2023年/監督・脚本:荻上直子/120分/2023年5月26日〜公開
荻上直子監督は、小ぎれいでほんわかした雑貨のような映画を作る人という印象があって、けして悪くはないんだけどなんかしゃらくせえと思ってきた。
一時期の長いブランク(その間にはニューヨークへの留学や出産育児があったみたいだ)の後に作られた2017年の「彼らが本気で編むときは、」は、個人的には結構好きだった。見ていて居ずまいを正したくなるような真摯さが感じられる作品だった。
けれど、その後のネットフリックス製作のいくつかの仕事(「リラックマとカオルさん」、「モダンラブ・東京」)などは、上手いし好感が持てるのだけど、やっぱり雑貨みたいな作品なんだなあ〜と思っていた。
本作は、まず予告編からしてめちゃくちゃ面白そうで、絶対見たいって思ったが、まさかここまですごい作品だとは思わなかった。
荻上監督に何があったのか。そして彼女は見事に、バンジージャンプばりに思い切りよく崖から飛び降りたんだと思った。
殻を自らバリバリ食い破ってみせたみたいな凄みがある。
これまでの作品との高低差がすごいので、よりびっくりした。
何より自分と同世代の女性監督にこういうものを見せてもらえるなんて、最高に痛快だし、超リスペクトする。
「最高傑作きたね!」
「ギリギリを攻めている」
「荻上監督、まじでかっこいい」
と、劇場を後にしながら興奮気味にたたえあった。
まるでポール・トーマス・アンダーソンの映画みたいだった。
ぎゅうううっと圧縮されたエネルギーが渦巻いていて、頭がくらくらするような濃密さがある。
たまらない可笑しさに幾度も吹き出すのだけど、その直後に人間の底知れなさに冷え冷えとし、たまらない気持ちになって、エクトプラズムみたいなすんごいため息が出るのだった。ぐはぁぁ。
この映画の持つねじくれたエネルギーの核(コア)には「異常な我慢」がある。
主人公の依子だけのことじゃない、言うなれば日本の社会全体が変な我慢のしすぎでストレスがピークに達してしまって、過呼吸みたいな、気が狂っているみたいなことになっている。
我慢のしすぎでおかしくなった人間たちのやることなすことが最高に滑稽で、猛烈に怖い。それがこの映画の持つ基本のトーンである。
なぜ、一見平凡でつつがなく見える良識的な人たちが、一皮むけばここまで異常なことになっていくのか。
その背景には、個人を取るに足らない交換可能な存在として軽んじて蔑ろにする冷たい社会がある。
そういう社会は、常に明確に何かの役に立っていなければ、何らかの社会的役割を果たしていなければ、居場所を感じられない社会だ。
「ただの自分」として安心して生きていける気がしない。
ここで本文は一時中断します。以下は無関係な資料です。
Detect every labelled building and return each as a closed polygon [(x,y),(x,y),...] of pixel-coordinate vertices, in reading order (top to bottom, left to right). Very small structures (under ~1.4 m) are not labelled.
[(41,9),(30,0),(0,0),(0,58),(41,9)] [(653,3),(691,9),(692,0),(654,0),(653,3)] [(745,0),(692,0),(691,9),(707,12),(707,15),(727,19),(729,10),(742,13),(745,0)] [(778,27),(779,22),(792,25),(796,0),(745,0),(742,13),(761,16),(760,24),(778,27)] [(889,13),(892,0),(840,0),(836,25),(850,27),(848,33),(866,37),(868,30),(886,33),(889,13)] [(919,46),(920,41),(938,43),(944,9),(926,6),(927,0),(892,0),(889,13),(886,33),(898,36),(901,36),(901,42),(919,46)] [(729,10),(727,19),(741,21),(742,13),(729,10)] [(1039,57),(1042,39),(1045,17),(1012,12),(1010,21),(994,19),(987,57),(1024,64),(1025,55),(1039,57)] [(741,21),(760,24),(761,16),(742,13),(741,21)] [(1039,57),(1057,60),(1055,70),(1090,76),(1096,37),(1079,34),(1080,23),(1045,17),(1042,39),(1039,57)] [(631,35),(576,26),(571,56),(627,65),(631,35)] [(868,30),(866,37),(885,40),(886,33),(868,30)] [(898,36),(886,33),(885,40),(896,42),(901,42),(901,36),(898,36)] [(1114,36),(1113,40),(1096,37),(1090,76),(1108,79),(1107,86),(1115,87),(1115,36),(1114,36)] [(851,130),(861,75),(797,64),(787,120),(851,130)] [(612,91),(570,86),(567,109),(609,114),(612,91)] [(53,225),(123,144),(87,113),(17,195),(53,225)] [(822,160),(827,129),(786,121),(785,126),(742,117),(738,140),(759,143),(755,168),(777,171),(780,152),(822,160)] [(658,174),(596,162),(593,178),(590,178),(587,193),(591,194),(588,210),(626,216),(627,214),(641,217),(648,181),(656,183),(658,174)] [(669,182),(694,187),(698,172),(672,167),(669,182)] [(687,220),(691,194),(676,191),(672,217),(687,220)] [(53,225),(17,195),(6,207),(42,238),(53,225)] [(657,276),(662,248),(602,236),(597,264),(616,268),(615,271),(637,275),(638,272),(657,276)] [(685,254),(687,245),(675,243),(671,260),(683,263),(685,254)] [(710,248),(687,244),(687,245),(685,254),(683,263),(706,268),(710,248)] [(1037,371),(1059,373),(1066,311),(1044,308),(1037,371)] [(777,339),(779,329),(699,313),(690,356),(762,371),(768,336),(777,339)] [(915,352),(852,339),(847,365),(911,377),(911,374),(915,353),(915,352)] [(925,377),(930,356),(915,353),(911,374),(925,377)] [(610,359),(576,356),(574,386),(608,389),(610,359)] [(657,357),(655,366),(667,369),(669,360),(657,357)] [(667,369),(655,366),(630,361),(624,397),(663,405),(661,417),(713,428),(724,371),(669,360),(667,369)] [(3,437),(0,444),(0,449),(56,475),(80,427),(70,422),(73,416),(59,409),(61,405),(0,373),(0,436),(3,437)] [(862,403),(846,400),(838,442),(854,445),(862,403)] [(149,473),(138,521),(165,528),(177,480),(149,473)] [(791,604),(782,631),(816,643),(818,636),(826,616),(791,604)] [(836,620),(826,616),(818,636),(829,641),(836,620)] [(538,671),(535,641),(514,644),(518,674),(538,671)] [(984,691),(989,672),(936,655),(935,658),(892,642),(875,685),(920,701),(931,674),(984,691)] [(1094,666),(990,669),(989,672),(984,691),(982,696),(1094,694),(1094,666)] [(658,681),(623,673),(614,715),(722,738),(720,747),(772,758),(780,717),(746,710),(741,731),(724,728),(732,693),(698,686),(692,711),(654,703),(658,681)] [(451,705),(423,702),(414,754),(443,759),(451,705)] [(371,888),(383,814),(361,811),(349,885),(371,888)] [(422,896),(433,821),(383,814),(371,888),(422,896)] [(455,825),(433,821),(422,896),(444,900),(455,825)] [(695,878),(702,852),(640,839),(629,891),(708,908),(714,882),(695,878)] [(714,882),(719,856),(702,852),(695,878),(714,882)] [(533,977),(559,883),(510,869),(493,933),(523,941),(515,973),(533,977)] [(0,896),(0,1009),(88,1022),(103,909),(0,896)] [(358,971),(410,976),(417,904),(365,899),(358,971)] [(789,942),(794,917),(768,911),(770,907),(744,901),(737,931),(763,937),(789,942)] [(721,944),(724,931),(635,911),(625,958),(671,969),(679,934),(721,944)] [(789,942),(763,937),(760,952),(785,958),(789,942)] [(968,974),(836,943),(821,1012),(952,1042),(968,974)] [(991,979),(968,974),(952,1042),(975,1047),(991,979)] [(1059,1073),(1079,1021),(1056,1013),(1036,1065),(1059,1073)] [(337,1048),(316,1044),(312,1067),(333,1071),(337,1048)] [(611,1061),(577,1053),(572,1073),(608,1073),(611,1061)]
ふとしたはずみにシステムの隙間に転げ落ちてしまうかもしれない。未来に希望を見出せない。
誰もが不安を抱えている。
だから、漠然とした不安や自信のなさを、各々色んなものに没入することで、なんとか耐えしのごうとしている。
なりふり構わず、いじらしいほど必死で。
出奔も、宗教も、推し活も、ゴミ屋敷も、飲酒も、差別も。
表向き、一見そうは見えなくても、アウトプットのバリエーションが違うだけなのだとも言える。
不安や怒りをなんとか穏便に処理して、どうにか今日をやり過ごす。そうして犯罪者や脱落者にならずに生き抜くのだともがいている。
かかる無理や圧が強ければ強いほど、各種アウトプットは、逸脱性の大きい、時に珍妙なものにもならざるを得ない。
そうでないことには、釣り合いが取れないからだ。
だからこの映画では、人の可愛さと醜さ、人の優しさと狡さが交互に顔を出す。
それは入れ子構造みたいなものだ。
善人がいて悪人がいる、きっぱりと分かれているみたいなことは、所詮ファンタジーでしかない。
生きて関わり合う人間は、無理解や勘違いをぶっつけ合い、騙し騙され、押し付け押し付けられ、傷つけ合う。
同時に苦しみを分かち合い、励まし合い、助け合い、癒し合う。
それってあまりにも面倒くさいことだ。
べったりとまとわりつくような人間の絡まり合いのさまに心底うんざりしながらも、「これこそが生身の人間なんだ」という圧倒的真実味の前にひれ伏す。
この国に生きる中年女性は全員見て損なしと思う。
同志よ、目覚めよ、手放せ、そして一人荒野で自分の足で大地を踏みしめて立て。